Yet another Google Glasses Ad - jakozaur
http://www.tomscott.com/glasses/

======
cromwellian
Somehow, everyone forgets this: <http://www.youtube.com/watch?v=Vx2L9g0reNo>
or this one caused by texting and driving:
<http://www.youtube.com/watch?v=oC85prQKFrU>

It's possible that Project Glass glasses could obscure your vision or distract
you, but somehow I don't think it's as bad as actually moving your entire
visual field into your groin. Also, the software could help mitigate this
issue by a) detecting when your speed (via GPS) is high and disabling any
dialogs that overlay the center or b) just keeping most of the overlay up in
your peripheral vision.

It is also unlikely these things will always be recording everything due to
battery life alone.

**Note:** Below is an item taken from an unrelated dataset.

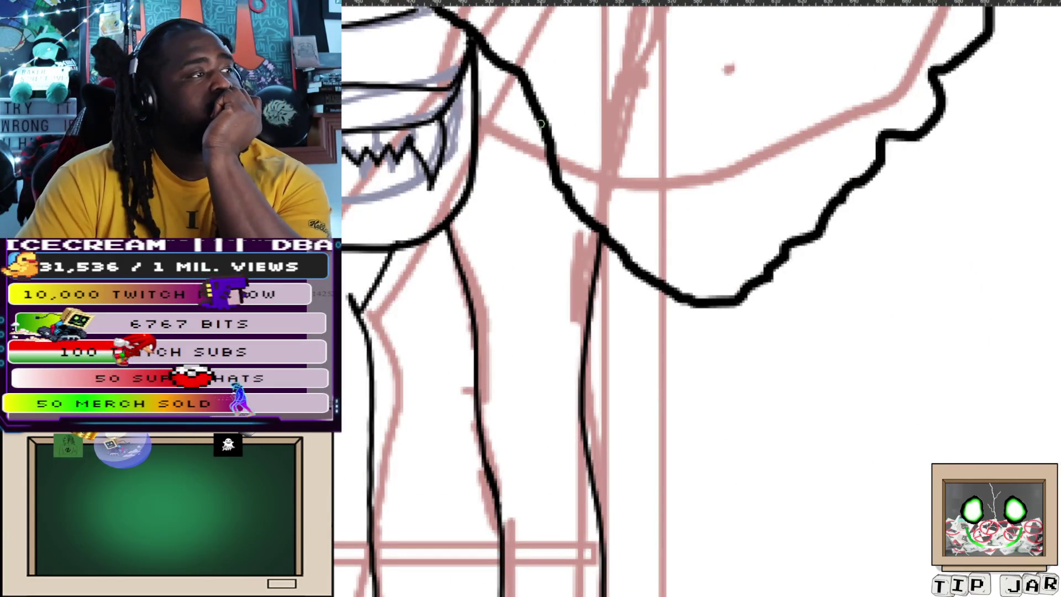
scroll(474, 184, "up", 2)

Best case, they sleep until woken up by notification,
alarm, geo-fence, or some other sensor. But recording video non-stop? Maybe
you'll get 1 hour of battery.

Most of the concerns I'm sure are being considered, as well as issues people
haven't even raised, like long term biological effects. Google is not run by
idiots.

------
nextparadigms
Funny, but that's not how Google Glasses will work. The display doesn't seem
to block your view at all.You just change your view to one angle for a moment,
and then you can change it back in a fraction of a second, much like you would
look into your car's mirror, and then back to the road in front of you.

That's actually a very smart implementation and solution, instead of putting a
HUD interface over an entire lens, like we all thought these sort of glasses
would work.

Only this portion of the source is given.